CIHC, Inc., Conseco Services, LLC and Conseco Equity Sales, Inc.

On August 9, 2004, the SEC instituted settled administrative and cease-and-desist proceedings against respondents CIHC, Inc., Conseco Services, LLC, and Conseco Equity Sales, Inc., subsidiaries of insurance company Conseco, Inc.  The SEC’s Order found that respondents allowed rapid in-and-out trading, known as market timing, through Conseco variable annuities contrary to the information in the prospectuses for the variable annuities.  As part of the settlement, CIHC, Inc., Conseco Services, LLC and Conseco Equity Sales, Inc. agreed to pay $15 million, including disgorgement of $7.5 million and civil penalties of $7.5 million.  For more information on the SEC’s action, you can read In the Matter of CIHC, Inc., Conseco Services, LLC and Conseco Equity Sales, Inc., 33-8455 (Aug. 9, 2004).
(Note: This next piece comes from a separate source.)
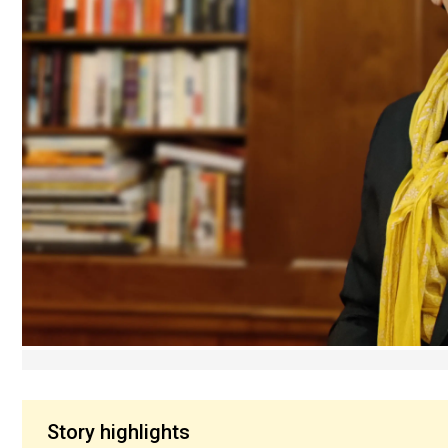
Story highlights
Under the terms of the SEC's Order, an Independent Distribution Consultant must submit to the SEC a distribution plan for the distribution of the Fair Fund containing $15 million to investors.  According to the Commission's Rules of Practice, notice of the proposed Distribution Plan must be published for at least 30 days, specifying how copies of the proposed Distribution Plan may be obtained, and describing the process by which persons may comment on the Plan.  A link to that Notice will be provided on this website and the Notice shall be published in the SEC Docket.  The SEC anticipates that Notice of the Plan will be published in the first quarter of calendar year 2009.

After publication and comment, the proposed Distribution Plan will be submitted to the SEC for approval.  When the SEC approves the proposed Distribution Plan, with modifications as appropriate, distributions will begin according to that Plan.